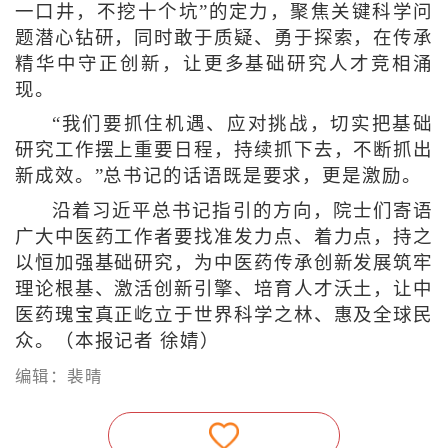
一口井，不挖十个坑”的定力，聚焦关键科学问
题潜心钻研，同时敢于质疑、勇于探索，在传承
精华中守正创新，让更多基础研究人才竞相涌
现。
“我们要抓住机遇、应对挑战，切实把基础
研究工作摆上重要日程，持续抓下去，不断抓出
新成效。”总书记的话语既是要求，更是激励。
沿着习近平总书记指引的方向，院士们寄语
广大中医药工作者要找准发力点、着力点，持之
以恒加强基础研究，为中医药传承创新发展筑牢
理论根基、激活创新引擎、培育人才沃土，让中
医药瑰宝真正屹立于世界科学之林、惠及全球民
众。（本报记者 徐婧）
编辑：裴晴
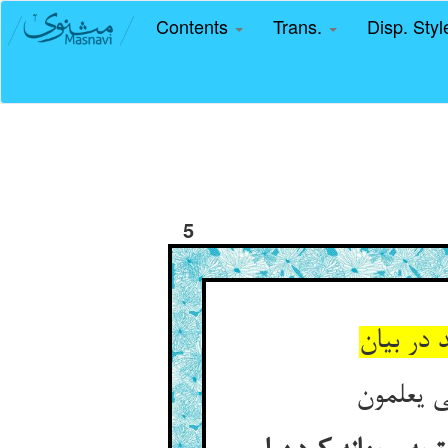
Contents
Trans.
Disp. Sty
5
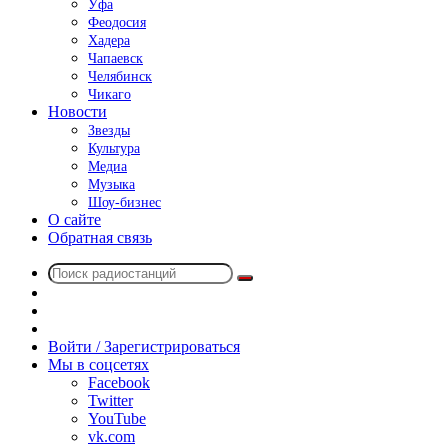
Уфа
Феодосия
Хадера
Чапаевск
Челябинск
Чикаго
Новости
Звезды
Культура
Медиа
Музыка
Шоу-бизнес
О сайте
Обратная связь
Поиск
Switch
радиостанций
skin
Sidebar
Случайное
радио
Войти / Зарегистрироваться
Мы в соцсетях
Facebook
Twitter
YouTube
vk.com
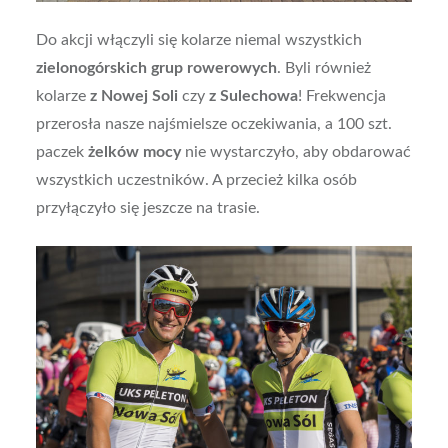
Do akcji włączyli się kolarze niemal wszystkich
zielonogórskich grup rowerowych
. Byli również
kolarze
z Nowej Soli
czy
z Sulechowa
! Frekwencja
przerosła nasze najśmielsze oczekiwania, a 100 szt.
paczek
żelków mocy
nie wystarczyło, aby obdarować
wszystkich uczestników. A przecież kilka osób
przyłączyło się jeszcze na trasie.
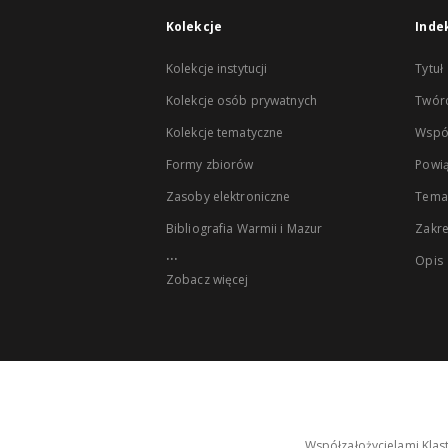
Kolekcje
Inde
Kolekcje instytucji
Tytuł
Kolekcje osób prywatnych
Twór
Kolekcje tematyczne
Wspó
Formy zbiorów
Powią
Zasoby elektroniczne
Tema
Bibliografia Warmii i Mazur
Zakr
...
Opis
Zobacz więcej
Współzałożycielami Klas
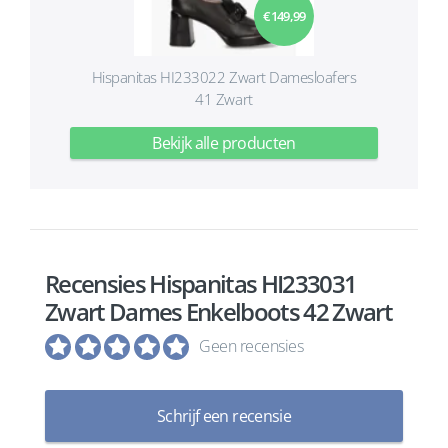
€ 149,99
Hispanitas HI233022 Zwart Damesloafers
41 Zwart
Bekijk alle producten
Recensies Hispanitas HI233031
Zwart Dames Enkelboots 42 Zwart
Geen recensies
Schrijf een recensie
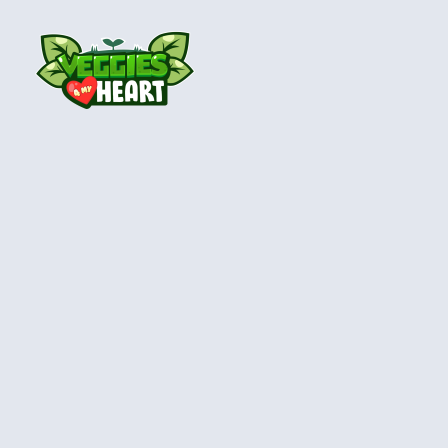
Veggies 4 My Heart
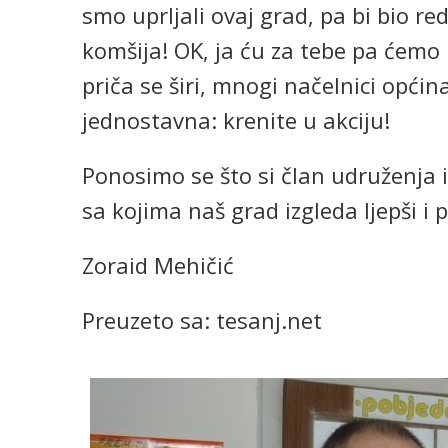
smo uprljali ovaj grad, pa bi bio re
komšija! OK, ja ću za tebe pa ćemo na
priča se širi, mnogi načelnici općin
jednostavna: krenite u akciju!
Ponosimo se što si član udruženja i
sa kojima naš grad izgleda ljepši i p
Zoraid Mehičić
Preuzeto sa: tesanj.net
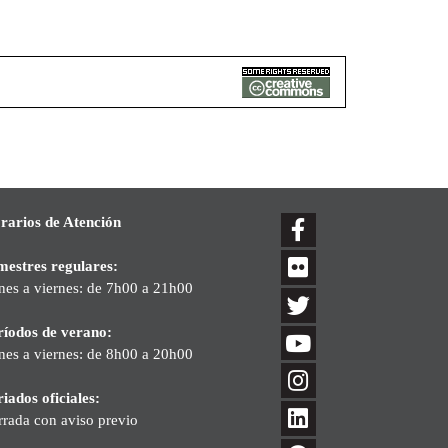
rarios de Atención
mestres regulares:
nes a viernes: de 7h00 a 21h00
ríodos de verano:
nes a viernes: de 8h00 a 20h00
iados oficiales:
rrada con aviso previo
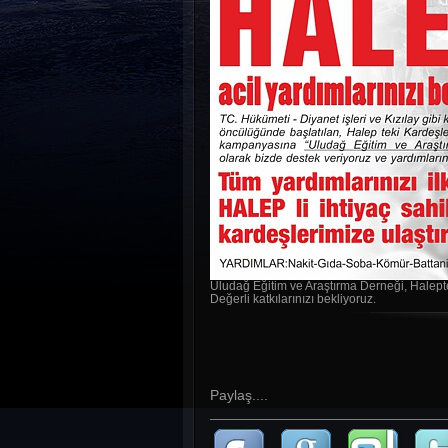
Uludağ Eğitim ve Araştırma Derneği, Halept
Değerli katkılarınızı bekliyoruz.
Paylaş....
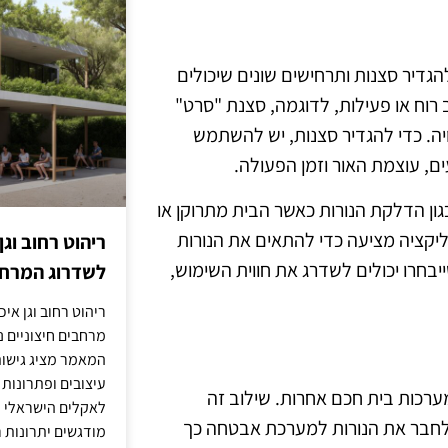
ות חכמות Wi-Fi היא האפשרות להגדיר סצנות ותרחישים שונים שיכולים
 רוח או פעילות, לדוגמה, סצנת "סרט"
ה. כדי להגדיר סצנות, יש להשתמש
ם, עוצמת האור וזמן הפעולה.
כגון הדלקת הנורות כאשר הבית מתרוקן או
יקציה מציעה כדי להתאים את הנורות
ריהוט רחוב וגן
בחרו יכולים לשדרג את חווית השימוש,
לשדרוג המרחב
ריהוט רחוב וגן איכ
מרחבים חיצוניים נע
המאמר מציג גישות
עיצובים ופתרונות
ותן עם מערכות בית חכם אחרות. שילוב זה
לאקלים הישראלי ול
 לחבר את הנורות למערכת אבטחה כך
מודגשים יתרונות ר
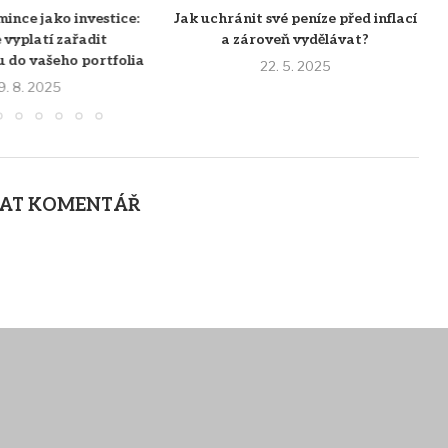
mince jako investice:
Jak uchránit své peníze před inflací
 vyplatí zařadit
a zároveň vydělávat?
 do vašeho portfolia
22. 5. 2025
9. 8. 2025
AT KOMENTÁŘ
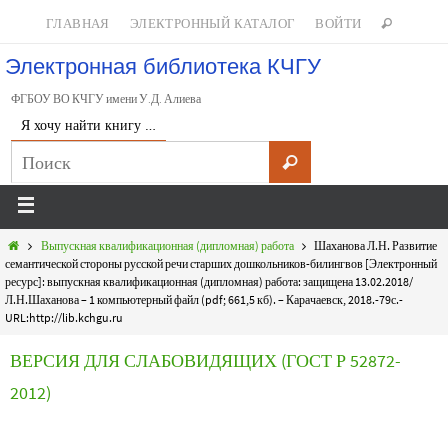
ГЛАВНАЯ
ЭЛЕКТРОННЫЙ КАТАЛОГ
ВОЙТИ
Электронная библиотека КЧГУ
ФГБОУ ВО КЧГУ имени У.Д. Алиева
Я хочу найти книгу …
Выпускная квалификационная (дипломная) работа
Шаханова Л.Н. Развитие
семантической стороны русской речи старших дошкольников-билингвов [Электронный
ресурс]: выпускная квалификационная (дипломная) работа: защищена 13.02.2018/
Л.Н.Шаханова – 1 компьютерный файл (pdf; 661,5 кб). – Карачаевск, 2018.-79с.-
URL:http://lib.kchgu.ru
ВЕРСИЯ ДЛЯ СЛАБОВИДЯЩИХ (ГОСТ Р 52872-
2012)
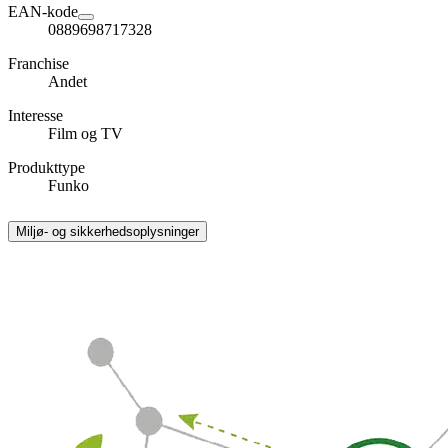
EAN-kode
0889698717328
Franchise
Andet
Interesse
Film og TV
Produkttype
Funko
Miljø- og sikkerhedsoplysninger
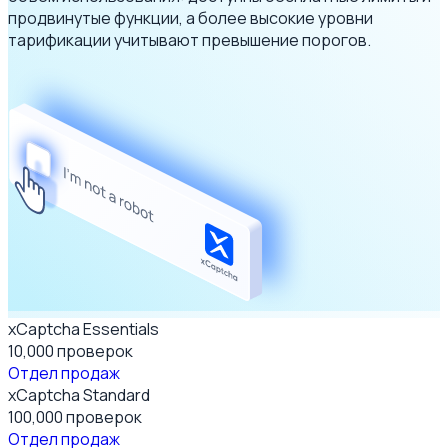
продвинутые функции, а более высокие уровни
тарификации учитывают превышение порогов.
xCaptcha Essentials
10,000
проверок
Отдел продаж
xCaptcha Standard
100,000
проверок
Отдел продаж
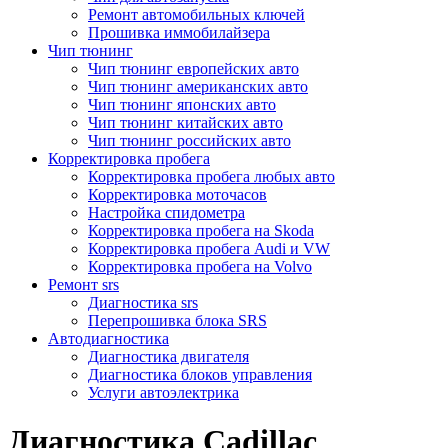
Ремонт автомобильных ключей
Прошивка иммобилайзера
Чип тюнинг
Чип тюнинг европейских авто
Чип тюнинг американских авто
Чип тюнинг японских авто
Чип тюнинг китайских авто
Чип тюнинг российских авто
Корректировка пробега
Корректировка пробега любых авто
Корректировка моточасов
Настройка спидометра
Корректировка пробега на Skoda
Корректировка пробега Audi и VW
Корректировка пробега на Volvo
Ремонт srs
Диагностика srs
Перепрошивка блока SRS
Автодиагностика
Диагностика двигателя
Диагностика блоков управления
Услуги автоэлектрика
Диагностика Cadillac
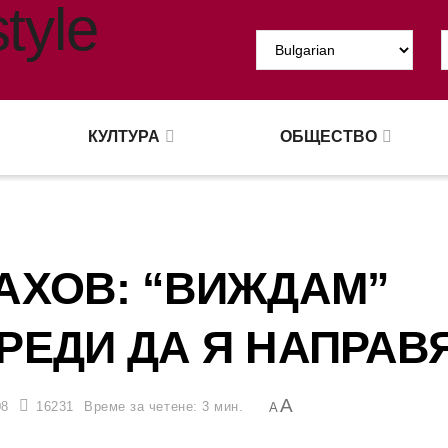
КУЛТУРА
ОБЩЕСТВО
АХОВ: “ВИЖДАМ”
РЕДИ ДА Я НАПРАВ
A
08
16231
Време за четене: 3 мин.
A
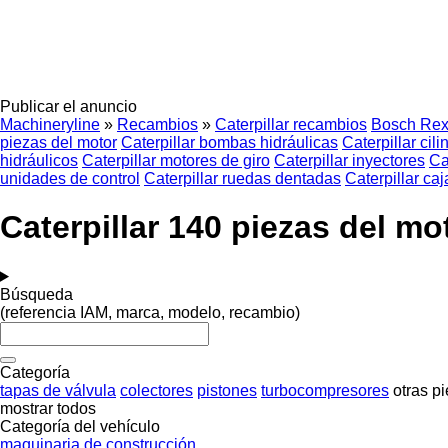
Publicar el anuncio
Machineryline
»
Recambios
»
Caterpillar recambios
Bosch Rex
piezas del motor
Caterpillar bombas hidráulicas
Caterpillar cil
hidráulicos
Caterpillar motores de giro
Caterpillar inyectores
Ca
unidades de control
Caterpillar ruedas dentadas
Caterpillar ca
Caterpillar 140 piezas del m
Búsqueda
(referencia IAM, marca, modelo, recambio)
Categoría
tapas de válvula
colectores
pistones
turbocompresores
otras p
mostrar todos
Categoría del vehículo
maquinaria de construcción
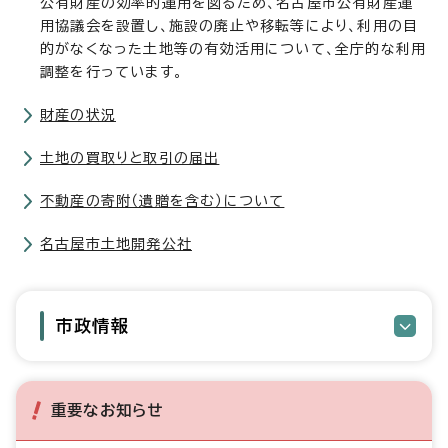
公有財産の効率的運用を図るため、名古屋市公有財産運
用協議会を設置し、施設の廃止や移転等により、利用の目
的がなくなった土地等の有効活用について、全庁的な利用
調整を行っています。
財産の状況
土地の買取りと取引の届出
不動産の寄附（遺贈を含む）について
名古屋市土地開発公社
市政情報
重要なお知らせ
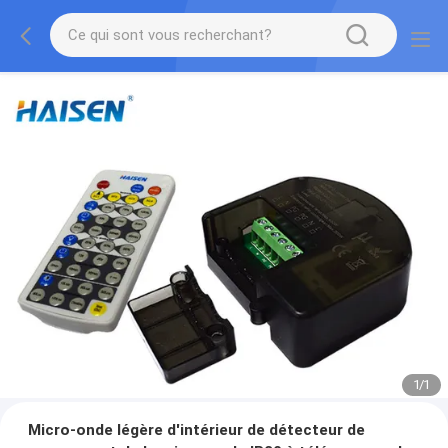
1
/
1
Micro-onde légère d'intérieur de détecteur de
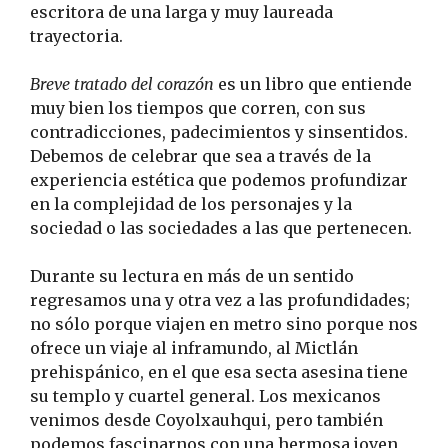
escritora de una larga y muy laureada
trayectoria.
Breve tratado del corazón
es un libro que entiende
muy bien los tiempos que corren, con sus
contradicciones, padecimientos y sinsentidos.
Debemos de celebrar que sea a través de la
experiencia estética que podemos profundizar
en la complejidad de los personajes y la
sociedad o las sociedades a las que pertenecen.
Durante su lectura en más de un sentido
regresamos una y otra vez a las profundidades;
no sólo porque viajen en metro sino porque nos
ofrece un viaje al inframundo, al Mictlán
prehispánico, en el que esa secta asesina tiene
su templo y cuartel general. Los mexicanos
venimos desde Coyolxauhqui, pero también
podemos fascinarnos con una hermosa joven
------------------------------------------------------------------------
ACTIVITY:
Reproduce the text of every row above line for line, without the pictures.

RESULT BELOW:
一口井，不挖十个坑”的定力，聚焦关键科学问
题潜心钻研，同时敢于质疑、勇于探索，在传承
精华中守正创新，让更多基础研究人才竞相涌
现。
“我们要抓住机遇、应对挑战，切实把基础
研究工作摆上重要日程，持续抓下去，不断抓出
新成效。”总书记的话语既是要求，更是激励。
沿着习近平总书记指引的方向，院士们寄语
广大中医药工作者要找准发力点、着力点，持之
以恒加强基础研究，为中医药传承创新发展筑牢
理论根基、激活创新引擎、培育人才沃土，让中
医药瑰宝真正屹立于世界科学之林、惠及全球民
众。（本报记者 徐婧）
编辑：裴晴
Contents
Trans.
Disp. Sty
5
Уфа
Феодосия
Хадера
Чапаевск
Челябинск
Чикаго
Новости
Звезды
Культура
Медиа
Музыка
Шоу-бизнес
О сайте
Обратная связь
Поиск
Switch
радиостанций
skin
Sidebar
Случайное
радио
Войти / Зарегистрироваться
Мы в соцсетях
Facebook
Twitter
YouTube
vk.com
Do akcji włączyli się kolarze niemal wszystkich
zielonogórskich grup rowerowych
. Byli również
kolarze
z Nowej Soli
czy
z Sulechowa
! Frekwencja
przerosła nasze najśmielsze oczekiwania, a 100 szt.
paczek
żelków mocy
nie wystarczyło, aby obdarować
wszystkich uczestników. A przecież kilka osób
przyłączyło się jeszcze na trasie.
Kolekcje
Inde
Kolekcje instytucji
Tytuł
Kolekcje osób prywatnych
Twór
Kolekcje tematyczne
Wspó
Formy zbiorów
Powią
Zasoby elektroniczne
Tema
Bibliografia Warmii i Mazur
Zakr
...
Opis
Zobacz więcej
Współzałożycielami Klas
€ 149,99
Hispanitas HI233022 Zwart Damesloafers
41 Zwart
Bekijk alle producten
Recensies Hispanitas HI233031
Zwart Dames Enkelboots 42 Zwart
Geen recensies
Schrijf een recensie
Veggies 4 My Heart
smo uprljali ovaj grad, pa bi bio re
komšija! OK, ja ću za tebe pa ćemo na
priča se širi, mnogi načelnici općin
jednostavna: krenite u akciju!
Ponosimo se što si član udruženja i
sa kojima naš grad izgleda ljepši i p
Zoraid Mehičić
Preuzeto sa: tesanj.net
rarios de Atención
mestres regulares:
nes a viernes: de 7h00 a 21h00
ríodos de verano:
nes a viernes: de 8h00 a 20h00
iados oficiales:
rrada con aviso previo
Uludağ Eğitim ve Araştırma Derneği, Halept
Değerli katkılarınızı bekliyoruz.
Paylaş....
ות חכמות Wi-Fi היא האפשרות להגדיר סצנות ותרחישים שונים שיכולים
 רוח או פעילות, לדוגמה, סצנת "סרט"
ה. כדי להגדיר סצנות, יש להשתמש
ם, עוצמת האור וזמן הפעולה.
כגון הדלקת הנורות כאשר הבית מתרוקן או
יקציה מציעה כדי להתאים את הנורות
ריהוט רחוב וגן
בחרו יכולים לשדרג את חווית השימוש,
לשדרוג המרחב
ריהוט רחוב וגן איכ
מרחבים חיצוניים נע
המאמר מציג גישות
עיצובים ופתרונות
ותן עם מערכות בית חכם אחרות. שילוב זה
לאקלים הישראלי ול
 לחבר את הנורות למערכת אבטחה כך
מודגשים יתרונות ר
mince jako investice:
Jak uchránit své peníze před inflací
 vyplatí zařadit
a zároveň vydělávat?
 do vašeho portfolia
22. 5. 2025
9. 8. 2025
AT KOMENTÁŘ
ГЛАВНАЯ
ЭЛЕКТРОННЫЙ КАТАЛОГ
ВОЙТИ
Электронная библиотека КЧГУ
ФГБОУ ВО КЧГУ имени У.Д. Алиева
Я хочу найти книгу …
Выпускная квалификационная (дипломная) работа
Шаханова Л.Н. Развитие
семантической стороны русской речи старших дошкольников-билингвов [Электронный
ресурс]: выпускная квалификационная (дипломная) работа: защищена 13.02.2018/
Л.Н.Шаханова – 1 компьютерный файл (pdf; 661,5 кб). – Карачаевск, 2018.-79с.-
URL:http://lib.kchgu.ru
ВЕРСИЯ ДЛЯ СЛАБОВИДЯЩИХ (ГОСТ Р 52872-
2012)
EAN-kode
0889698717328
Franchise
Andet
Interesse
Film og TV
Produkttype
Funko
Miljø- og sikkerhedsoplysninger
продвинутые функции, а более высокие уровни
тарификации учитывают превышение порогов.
xCaptcha Essentials
10,000
проверок
Отдел продаж
xCaptcha Standard
100,000
проверок
Отдел продаж
Ремонт автомобильных ключей
Прошивка иммобилайзера
Чип тюнинг
Чип тюнинг европейских авто
Чип тюнинг американских авто
Чип тюнинг японских авто
Чип тюнинг китайских авто
Чип тюнинг российских авто
Корректировка пробега
Корректировка пробега любых авто
Корректировка моточасов
Настройка спидометра
Корректировка пробега на Skoda
Корректировка пробега Audi и VW
Корректировка пробега на Volvo
Ремонт srs
Диагностика srs
Перепрошивка блока SRS
Автодиагностика
Диагностика двигателя
Диагностика блоков управления
Услуги автоэлектрика
Диагностика Cadillac
КУЛТУРА
ОБЩЕСТВО
АХОВ: “ВИЖДАМ”
РЕДИ ДА Я НАПРАВ
A
08
16231
Време за четене: 3 мин.
A
Publicar el anuncio
Machineryline
»
Recambios
»
Caterpillar recambios
Bosch Rex
piezas del motor
Caterpillar bombas hidráulicas
Caterpillar cil
hidráulicos
Caterpillar motores de giro
Caterpillar inyectores
Ca
unidades de control
Caterpillar ruedas dentadas
Caterpillar ca
Caterpillar 140 piezas del m
Búsqueda
(referencia IAM, marca, modelo, recambio)
Categoría
tapas de válvula
colectores
pistones
turbocompresores
otras p
mostrar todos
Categoría del vehículo
maquinaria de construcción
公有財産の効率的運用を図るため、名古屋市公有財産運
用協議会を設置し、施設の廃止や移転等により、利用の目
的がなくなった土地等の有効活用について、全庁的な利用
調整を行っています。
財産の状況
土地の買取りと取引の届出
不動産の寄附（遺贈を含む）について
名古屋市土地開発公社
市政情報
重要なお知らせ
1
/
1
Micro-onde légère d'intérieur de détecteur de
escritora de una larga y muy laureada
trayectoria.
Breve tratado del corazón
es un libro que entiende
muy bien los tiempos que corren, con sus
contradicciones, padecimientos y sinsentidos.
Debemos de celebrar que sea a través de la
experiencia estética que podemos profundizar
en la complejidad de los personajes y la
sociedad o las sociedades a las que pertenecen.
Durante su lectura en más de un sentido
regresamos una y otra vez a las profundidades;
no sólo porque viajen en metro sino porque nos
ofrece un viaje al inframundo, al Mictlán
prehispánico, en el que esa secta asesina tiene
su templo y cuartel general. Los mexicanos
venimos desde Coyolxauhqui, pero también
podemos fascinarnos con una hermosa joven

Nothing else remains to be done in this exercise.